Pillar is an all-in-one security platform tailored specifically for AI applications. Our platform provides complete visibility and granular control over your AI projects, enabling robust oversight and detailed logging of in-production activities. With advanced, model-agnostic security guardrails, Pillar defends your AI applications against potential threats and vulnerabilities during usage. Our system continuously runs automated stress tests and in-depth evaluations to proactively mitigate risks, ensuring your AI is robust, reliable, and compliant.

Take Action: Secure Your AI with Pillar

To experience firsthand how Pillar can enhance the security and resilience of your AI applications, reach out to us for a demo. Witness how, with just a few lines of code, we can expose vulnerabilities and implement robust protections to safeguard your AI apps.

‍

FAQs

Why is hardening system prompts not enough to protect LLM-based applications?

Hardening system prompts improves resilience to some attacks, but the complex and unstructured nature of language makes it insufficient as a standalone defense. An external, model-independent security layer is necessary because LLMs are non-deterministic — an attack technique blocked one day may successfully bypass restrictions the next.

How do attackers persist against AI applications even after initial jailbreak attempts fail?

Attackers will attempt to jailbreak an AI application dozens of times, exploiting how easy it is to iterate on attack variations. Some adversaries use specialized tools to generate high volumes of attack permutations automatically, making single-attempt defenses inadequate and session-level monitoring essential for detecting coordinated attack patterns.

Can an AI application be compromised even when its internet access is blocked?

Yes. Blocking internet access does not eliminate the attack surface.

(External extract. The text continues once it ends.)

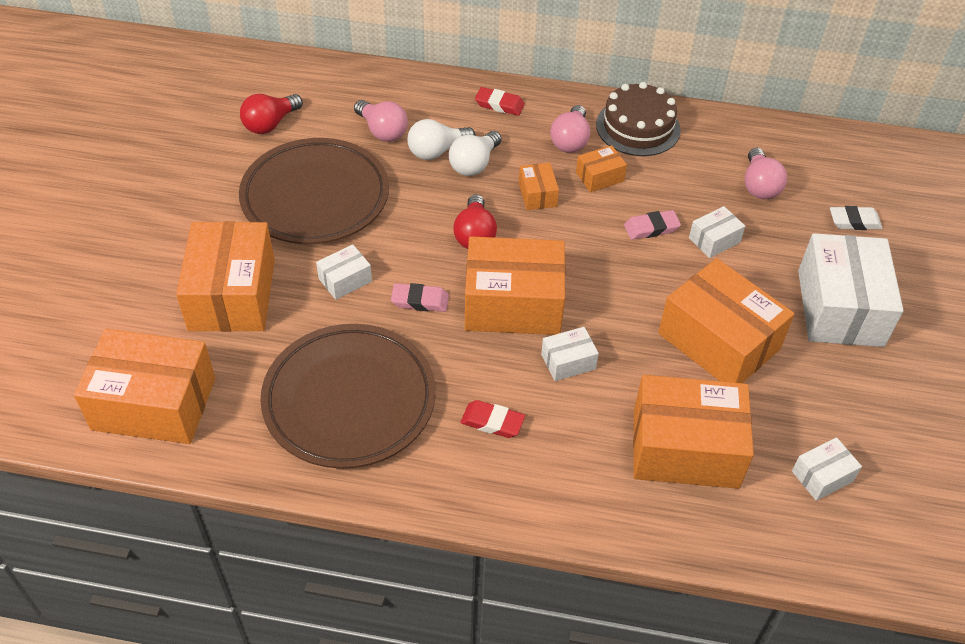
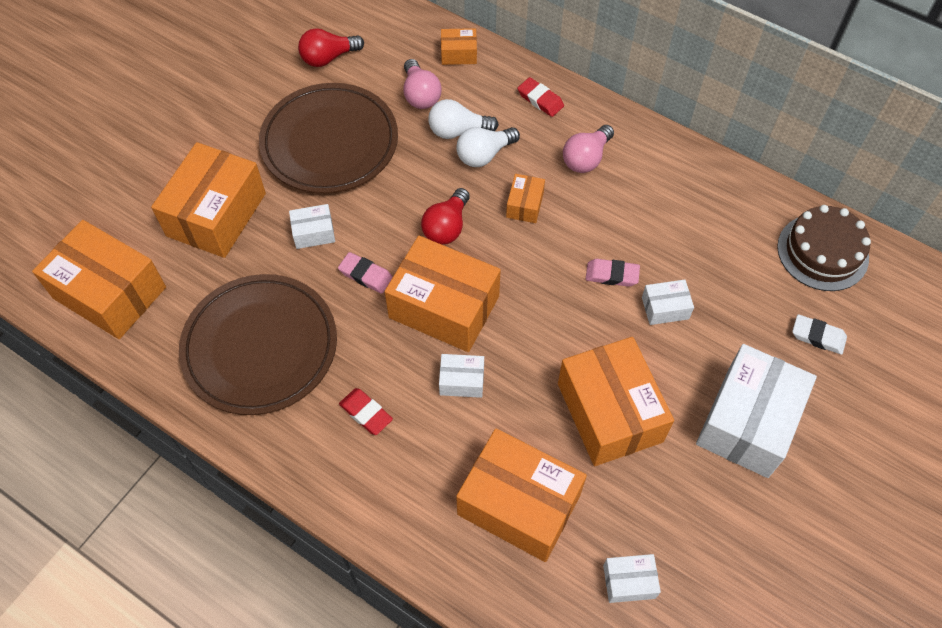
camera: 25 degrees right, 10 degrees up
(599, 177) = (592, 205): orange box -> orange box (459, 54)
(638, 127) = (659, 164): brown cake -> brown cake (822, 252)
(759, 186) = (743, 266): pink light bulb -> none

Malicious instructions can be injected through input fields and files that are processed by the model, meaning offline deployments remain vulnerable to prompt injection and indirect attack vectors that bypass network-level controls entirely.

Why does monitoring individual prompts miss security threats in GenAI applications?

A single prompt may appear benign in isolation, but coordinated attacks unfold across multiple interactions within a session. Session-level monitoring is critical to understanding the full context of user behavior, identifying multi-step manipulation attempts, and detecting threats that only become visible when interactions are analyzed together.

What is the security gap between open-source and commercial LLMs based on real-world deployment data?

Across more than 1,000 GenAI applications monitored in runtime, Pillar Security observed a significant resilience gap between open-source and commercial models, with commercial models demonstrating substantially stronger resistance to adversarial attacks and jailbreak attempts. This gap is a critical factor when selecting models for production AI deployments.